START Extract

The country’s original target for reduced maternal mortality by 2015 was 140 deaths per 100,000 live births. But with that figure unlikely to be met, the government later changed the target to 250 deaths per 100,000 live births. As of 2011, the number of deaths stood at 206, meaning the revised target had already been met.

By lowering the bar, Cambodia achieved its 2015 development target. The government also changed the way it calculates the poverty line in 2011, a complex formula based in part on how much it costs to consume a given amount of calories.

In a report on the country’s poverty line released in April, the Plan­ning Ministry said the new formula was “more realistic.” Cambodia is now expected to just barely meet its target goal of having only 19.5 percent of the population living in poverty by 2015.

“Now the poverty rate is 20 percent, so the forecast for 2015 is that the poverty rate will drop to maybe 17 or 18 percent,” said Theng Pag­nathun, the Planning Ministry’s director-general of planning.

Marc Derveeuw, country representative for the U.N. Population Fund, praised Cambodia on its progress, and said that revising development goals downward was not unique to Cambodia, and de­fended the changes.

“Opportunities were given to many countries to set new targets that were more realistic and achievable,” he said.

END Extract

What you have to do: Print the passage on Cambodia's development targets from "By lowering the" up to and including "amount of calories.". The records that follow were drawn from a separate source.

START The data

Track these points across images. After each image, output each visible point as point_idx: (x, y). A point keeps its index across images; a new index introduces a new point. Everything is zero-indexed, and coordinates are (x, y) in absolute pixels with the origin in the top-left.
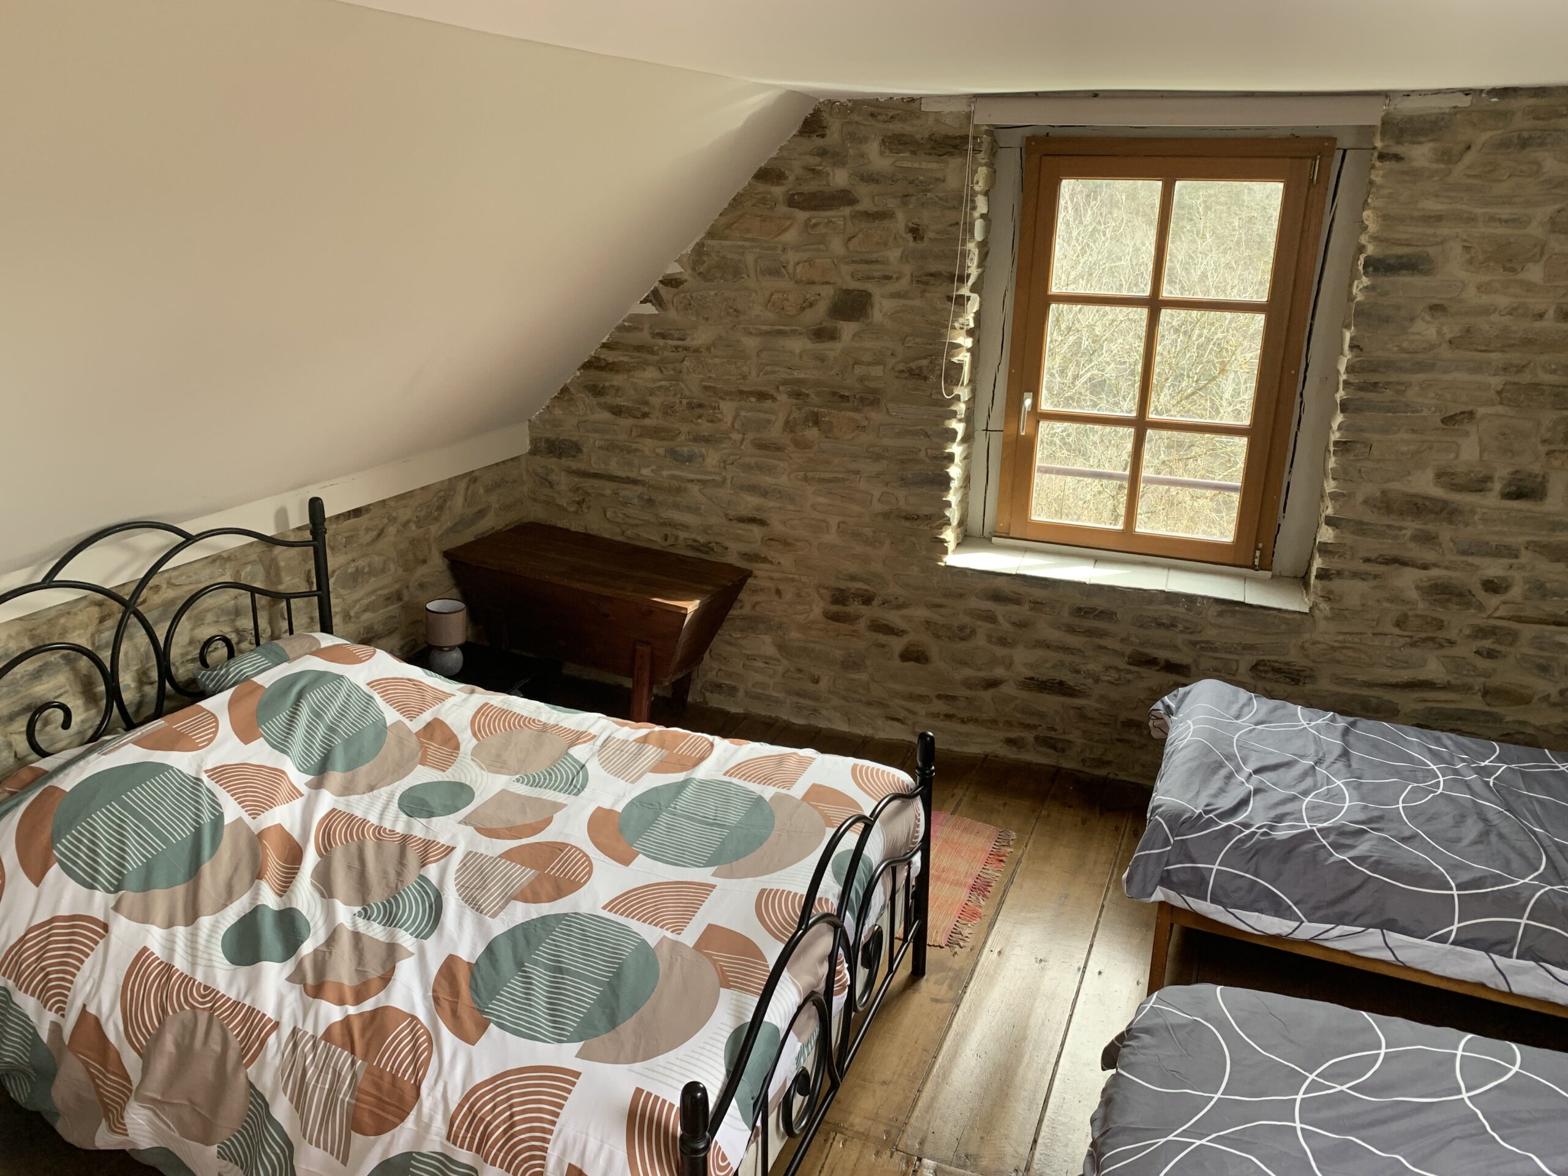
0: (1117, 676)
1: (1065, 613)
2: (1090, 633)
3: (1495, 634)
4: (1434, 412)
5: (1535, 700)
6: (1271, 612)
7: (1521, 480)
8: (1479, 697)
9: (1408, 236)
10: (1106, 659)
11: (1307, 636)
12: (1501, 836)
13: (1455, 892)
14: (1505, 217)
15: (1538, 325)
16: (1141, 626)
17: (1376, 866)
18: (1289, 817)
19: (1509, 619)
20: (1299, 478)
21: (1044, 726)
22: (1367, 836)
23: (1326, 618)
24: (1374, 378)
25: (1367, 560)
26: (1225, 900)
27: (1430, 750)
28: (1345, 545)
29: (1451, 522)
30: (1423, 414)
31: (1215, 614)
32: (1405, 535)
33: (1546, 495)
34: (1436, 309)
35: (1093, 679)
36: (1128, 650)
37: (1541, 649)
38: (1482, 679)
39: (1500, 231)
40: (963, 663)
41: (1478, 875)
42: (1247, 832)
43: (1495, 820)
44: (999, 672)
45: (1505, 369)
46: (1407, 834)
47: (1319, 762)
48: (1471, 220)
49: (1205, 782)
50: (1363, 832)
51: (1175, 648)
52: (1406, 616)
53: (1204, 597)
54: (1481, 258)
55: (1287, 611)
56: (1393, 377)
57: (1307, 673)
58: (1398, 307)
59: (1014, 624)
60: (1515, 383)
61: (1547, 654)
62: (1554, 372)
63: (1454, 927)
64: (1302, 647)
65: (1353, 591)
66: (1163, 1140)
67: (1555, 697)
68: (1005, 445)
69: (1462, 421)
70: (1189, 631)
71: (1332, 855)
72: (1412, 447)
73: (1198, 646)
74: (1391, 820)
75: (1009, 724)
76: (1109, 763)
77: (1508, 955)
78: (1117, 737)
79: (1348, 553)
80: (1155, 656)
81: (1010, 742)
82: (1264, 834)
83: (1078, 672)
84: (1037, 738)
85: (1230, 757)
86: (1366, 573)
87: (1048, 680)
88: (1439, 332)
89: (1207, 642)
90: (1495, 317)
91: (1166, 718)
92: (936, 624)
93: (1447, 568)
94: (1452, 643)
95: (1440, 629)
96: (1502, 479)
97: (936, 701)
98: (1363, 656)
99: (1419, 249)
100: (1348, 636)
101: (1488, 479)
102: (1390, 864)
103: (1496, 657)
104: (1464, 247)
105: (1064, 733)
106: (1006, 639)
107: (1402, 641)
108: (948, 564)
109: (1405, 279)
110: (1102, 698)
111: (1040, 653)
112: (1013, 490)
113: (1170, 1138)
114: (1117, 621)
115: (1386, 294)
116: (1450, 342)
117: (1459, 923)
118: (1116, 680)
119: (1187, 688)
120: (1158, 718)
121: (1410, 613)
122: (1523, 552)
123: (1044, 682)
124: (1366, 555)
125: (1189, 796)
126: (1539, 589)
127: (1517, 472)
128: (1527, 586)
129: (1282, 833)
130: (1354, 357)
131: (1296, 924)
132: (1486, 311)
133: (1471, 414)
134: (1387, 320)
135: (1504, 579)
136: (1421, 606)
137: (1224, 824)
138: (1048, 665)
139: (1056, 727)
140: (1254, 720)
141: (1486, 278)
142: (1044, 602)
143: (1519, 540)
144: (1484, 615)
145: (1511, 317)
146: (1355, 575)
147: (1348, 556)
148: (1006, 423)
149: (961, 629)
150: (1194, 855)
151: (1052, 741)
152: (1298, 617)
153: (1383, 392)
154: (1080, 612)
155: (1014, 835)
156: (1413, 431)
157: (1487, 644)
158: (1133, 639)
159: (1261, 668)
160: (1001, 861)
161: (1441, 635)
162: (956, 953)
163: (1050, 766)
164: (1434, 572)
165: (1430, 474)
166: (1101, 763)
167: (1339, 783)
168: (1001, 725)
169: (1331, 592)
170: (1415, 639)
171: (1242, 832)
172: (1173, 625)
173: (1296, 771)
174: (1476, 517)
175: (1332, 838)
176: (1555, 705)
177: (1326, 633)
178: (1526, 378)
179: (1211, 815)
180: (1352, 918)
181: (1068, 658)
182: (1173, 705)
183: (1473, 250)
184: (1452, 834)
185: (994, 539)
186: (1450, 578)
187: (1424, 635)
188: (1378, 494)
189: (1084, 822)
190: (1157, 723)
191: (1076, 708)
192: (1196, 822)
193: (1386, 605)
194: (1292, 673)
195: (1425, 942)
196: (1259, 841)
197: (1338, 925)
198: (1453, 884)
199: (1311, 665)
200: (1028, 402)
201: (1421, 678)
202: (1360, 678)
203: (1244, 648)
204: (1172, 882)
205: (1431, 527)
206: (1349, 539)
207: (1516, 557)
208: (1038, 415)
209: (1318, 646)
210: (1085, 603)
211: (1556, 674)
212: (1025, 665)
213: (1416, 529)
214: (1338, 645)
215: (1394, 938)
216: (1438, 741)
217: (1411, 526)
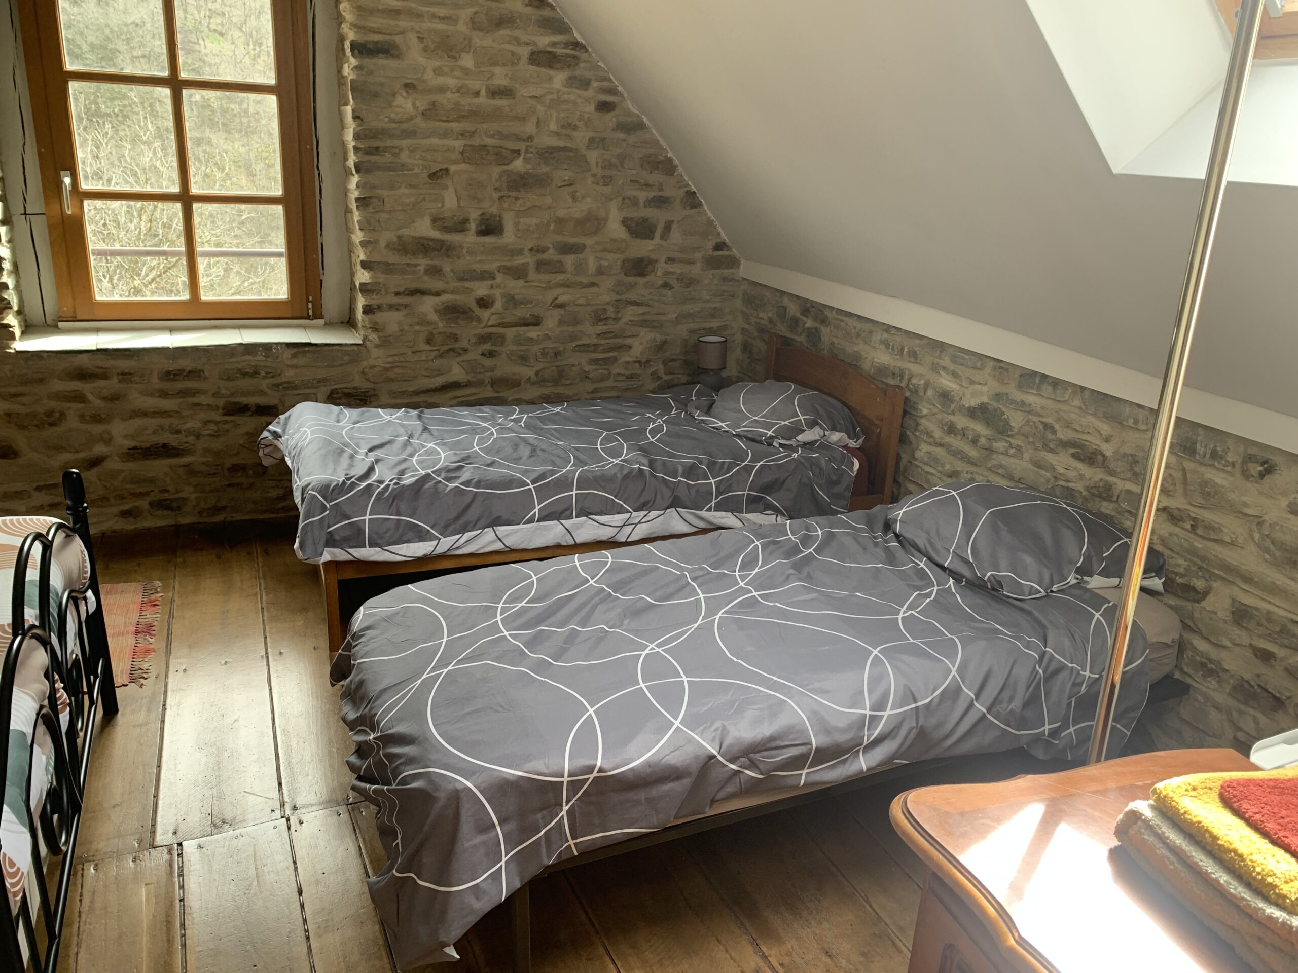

END The data

Written answer:
By lowering the bar, Cambodia achieved its 2015 development target. The government also changed the way it calculates the poverty line in 2011, a complex formula based in part on how much it costs to consume a given amount of calories.